When making a film based on a real person, it's impossible to use exact dialogue or to accurately re-create a secret meeting, so the questions are: How much artistic license should filmmakers employ; how clear should they be about a film's fictional elements; and how sensitive do they need to be to the legacy and feelings of their subject?

Neal Gabler, author of "Life the Movie," said quality is more important than exact historical facts.

“The issue is, is it good, is it art, does it say anything about [the] human condition?" he said. "Historical accuracy is very important for news and for documentary, but is not important for these kind of things.”

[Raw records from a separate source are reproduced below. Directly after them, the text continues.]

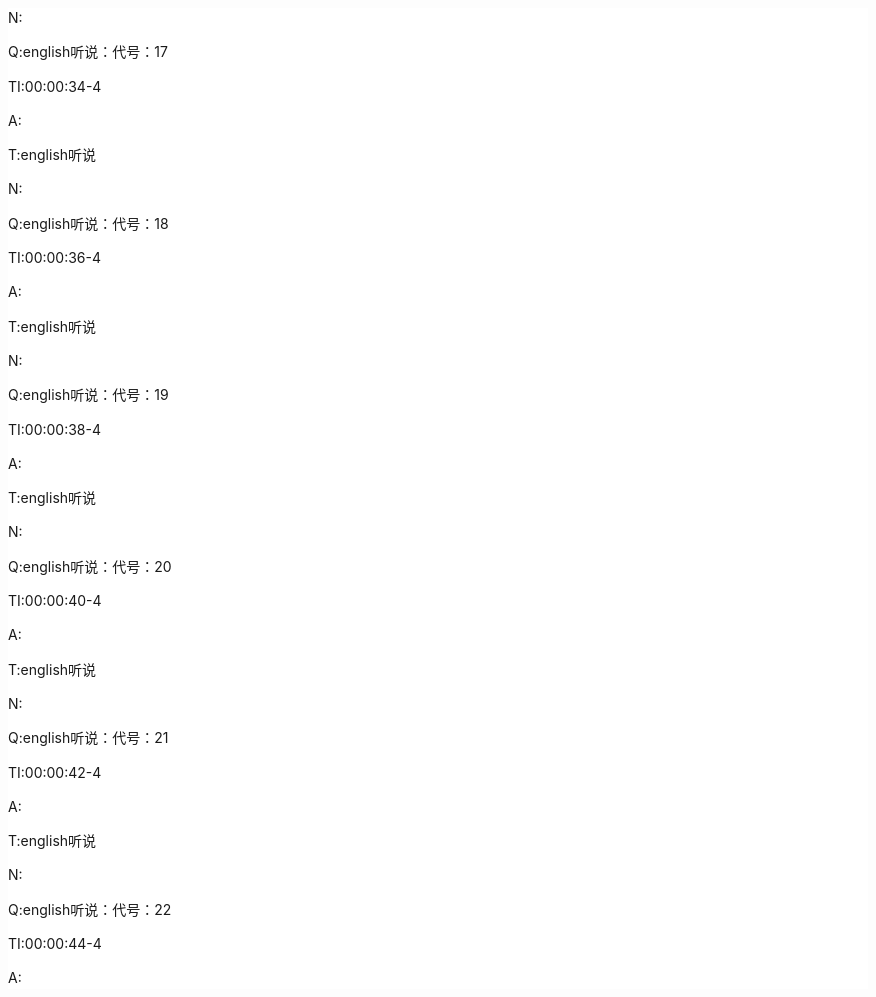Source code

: N: 



Q:english听说：代号：17

TI:00:00:34-4

A:

T:english听说

N: 



Q:english听说：代号：18

TI:00:00:36-4

A:

T:english听说

N: 



Q:english听说：代号：19

TI:00:00:38-4

A:

T:english听说

N: 



Q:english听说：代号：20

TI:00:00:40-4

A:

T:english听说

N: 



Q:english听说：代号：21

TI:00:00:42-4

A:

T:english听说

N: 



Q:english听说：代号：22

TI:00:00:44-4

A:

But others point out programs based on real figures may mislead the public and may unfairly damage the subject's reputation.

“We live in a culture today of reality TV," Ed Gillespie, chairman of the Republican National Committee, said in a conference call on Friday. "Lines between fact and fiction get blurred. I am concerned that its portrayal of our 40th president and his wife is not historically accurate."

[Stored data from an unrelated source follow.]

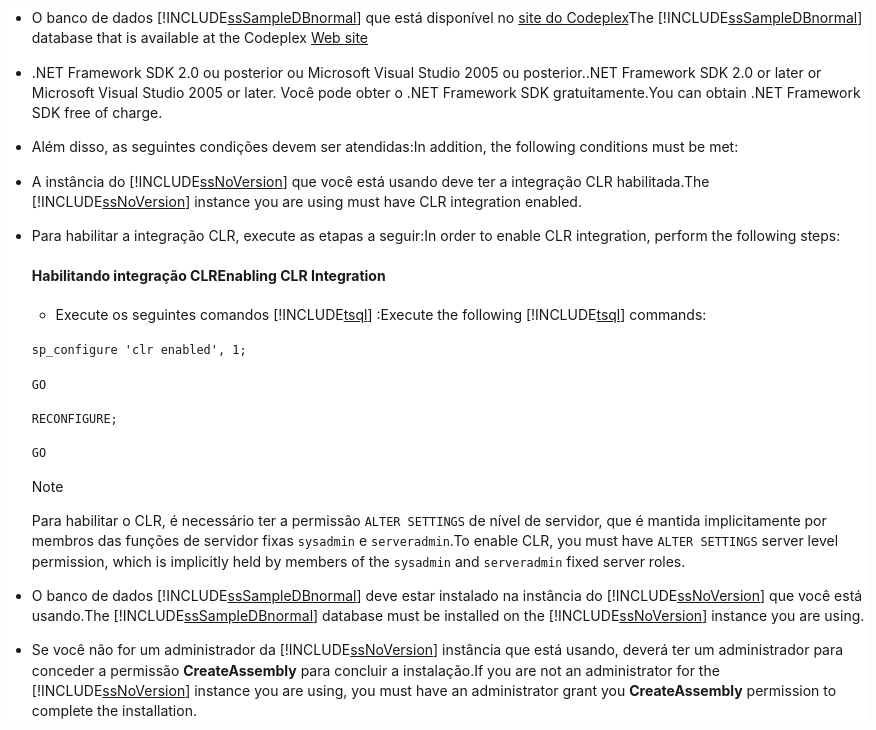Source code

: -   <span data-ttu-id="30e33-110">O banco de dados [!INCLUDE[ssSampleDBnormal](../../includes/sssampledbnormal-md.md)] que está disponível no [site do Codeplex](https://go.microsoft.com/fwlink/?linkid=62796)</span><span class="sxs-lookup"><span data-stu-id="30e33-110">The [!INCLUDE[ssSampleDBnormal](../../includes/sssampledbnormal-md.md)] database that is available at the Codeplex [Web site](https://go.microsoft.com/fwlink/?linkid=62796)</span></span>  
  
-   <span data-ttu-id="30e33-111">.NET Framework SDK 2.0 ou posterior ou Microsoft Visual Studio 2005 ou posterior.</span><span class="sxs-lookup"><span data-stu-id="30e33-111">.NET Framework SDK 2.0 or later or Microsoft Visual Studio 2005 or later.</span></span> <span data-ttu-id="30e33-112">Você pode obter o .NET Framework SDK gratuitamente.</span><span class="sxs-lookup"><span data-stu-id="30e33-112">You can obtain .NET Framework SDK free of charge.</span></span>  
  
-   <span data-ttu-id="30e33-113">Além disso, as seguintes condições devem ser atendidas:</span><span class="sxs-lookup"><span data-stu-id="30e33-113">In addition, the following conditions must be met:</span></span>  
  
-   <span data-ttu-id="30e33-114">A instância do [!INCLUDE[ssNoVersion](../../includes/ssnoversion-md.md)] que você está usando deve ter a integração CLR habilitada.</span><span class="sxs-lookup"><span data-stu-id="30e33-114">The [!INCLUDE[ssNoVersion](../../includes/ssnoversion-md.md)] instance you are using must have CLR integration enabled.</span></span>  
  
-   <span data-ttu-id="30e33-115">Para habilitar a integração CLR, execute as etapas a seguir:</span><span class="sxs-lookup"><span data-stu-id="30e33-115">In order to enable CLR integration, perform the following steps:</span></span>  
  
    #### <a name="enabling-clr-integration"></a><span data-ttu-id="30e33-116">Habilitando integração CLR</span><span class="sxs-lookup"><span data-stu-id="30e33-116">Enabling CLR Integration</span></span>  
  
    -   <span data-ttu-id="30e33-117">Execute os seguintes comandos [!INCLUDE[tsql](../../includes/tsql-md.md)] :</span><span class="sxs-lookup"><span data-stu-id="30e33-117">Execute the following [!INCLUDE[tsql](../../includes/tsql-md.md)] commands:</span></span>  
  
     `sp_configure 'clr enabled', 1;`  
  
     `GO`  
  
     `RECONFIGURE;`  
  
     `GO`  
  
    > [!NOTE]  
    >  <span data-ttu-id="30e33-118">Para habilitar o CLR, é necessário ter a permissão `ALTER SETTINGS` de nível de servidor, que é mantida implicitamente por membros das funções de servidor fixas `sysadmin` e `serveradmin`.</span><span class="sxs-lookup"><span data-stu-id="30e33-118">To enable CLR, you must have `ALTER SETTINGS` server level permission, which is implicitly held by members of the `sysadmin` and `serveradmin` fixed server roles.</span></span>  
  
-   <span data-ttu-id="30e33-119">O banco de dados [!INCLUDE[ssSampleDBnormal](../../includes/sssampledbnormal-md.md)] deve estar instalado na instância do [!INCLUDE[ssNoVersion](../../includes/ssnoversion-md.md)] que você está usando.</span><span class="sxs-lookup"><span data-stu-id="30e33-119">The [!INCLUDE[ssSampleDBnormal](../../includes/sssampledbnormal-md.md)] database must be installed on the [!INCLUDE[ssNoVersion](../../includes/ssnoversion-md.md)] instance you are using.</span></span>  
  
-   <span data-ttu-id="30e33-120">Se você não for um administrador da [!INCLUDE[ssNoVersion](../../includes/ssnoversion-md.md)] instância que está usando, deverá ter um administrador para conceder a permissão **CreateAssembly** para concluir a instalação.</span><span class="sxs-lookup"><span data-stu-id="30e33-120">If you are not an administrator for the [!INCLUDE[ssNoVersion](../../includes/ssnoversion-md.md)] instance you are using, you must have an administrator grant you **CreateAssembly**  permission to complete the installation.</span></span>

In fact, Gillespie said reviews for historical accuracy should be routine when portraying a president's career or legacy.

"I would make the same case about a portrayal of the Kennedy administration or the Carter administration," he said.

But Gabler said it's not filmmakers' responsibility to teach viewers.

"If we get our history from these things, it’s our problem, it’s a problem of an incurious society that it gets its history from a TV movie," he said. "If you are really interested in historical record of the Reagans, there are plenty of places to get it."

Throughout the debate about "The Reagans," those who were in favor of airing the show argued that many unflattering films and TV miniseries have been made about John F. Kennedy without nearly so much protest.

"You didn’t hear anyone from Kennedy's family or the Democratic Party railing against these profiles," said Matthew Felling of the Center for Media and Public Affairs.

"It looks like the conservative movement wanted to spin one for the Gipper, and they succeeded," he said.

But Jim Pinkerton, a Fox News contributor, said the show was pulled because it was inaccurate.

"CBS tried to do a hit job on Reagan and they got caught," said Pinkerton, who had predicted that the show would be pulled. "I don’t think [this was] censorship. It’s protest. It’s boycotts ... The only people who can really censor things are people who will put you in jail if you do it anyway."

In its statement announcing the removal of "The Reagans" from the schedule, CBS seemed to admit some inaccuracies.

"Although the miniseries features impressive production values and acting performances, and although the producers have sources to verify each scene in the script, we believe it does not present a balanced portrayal of the Reagans for CBS and its audience," the network said in a statement.

According to reports, among the parts that were offensive was the line "They that live in sin shall die in sin" -- Reagan's reply to Nancy when she asks him to do more for AIDS victims in the miniseries.

Among watchdogs who observe the melding of media and politics, there is some shock over CBS' decision to cave to pressure to have the movie yanked.

"Firstly, I don’t think his legacy was going to get dinged at all by four hours of made-for-TV programming," said Felling. "It sets a dangerous precedent that you have to have complete approval by all parties before you can go forward [with a biopic]. ... There’s a scene in every movie or TV movie when a learned observer can say ‘That didn’t happen.’"

Still, Gillespie said the miniseries' reported omissions and exaggerations may cause Americans to "come away with a misunderstanding of the Reagans and the Reagan administration."

Gabler, for his part, said that kind of thinking is naive and pointed out that recent TV movies about Judy Garland, Jerry Lewis and Jackie Gleason all gave fictionalized versions of these public figures' lives.

"If they wanted to indict the people who made terrible TV, every TV executive would be in Leavenworth," he said.

Gabler added that former President Reagan's failing health fueled the fire, but that sympathy ultimately shouldn't be enough to stop a program from being made.

"In human terms, ethically speaking you might want to exhibit a certain sensitivity," he said. "But CBS in pursuit of its free expression had a right to do whatever the hell they wanted."

Pinkerton, who supported taking the film off the air, agreed in theory with Gabler, but said this particular show was blatantly wrong-headed.

"I think [filmmakers] should try to be accurate and I don’t think [the] people making [the] CBS movie strove to be accurate."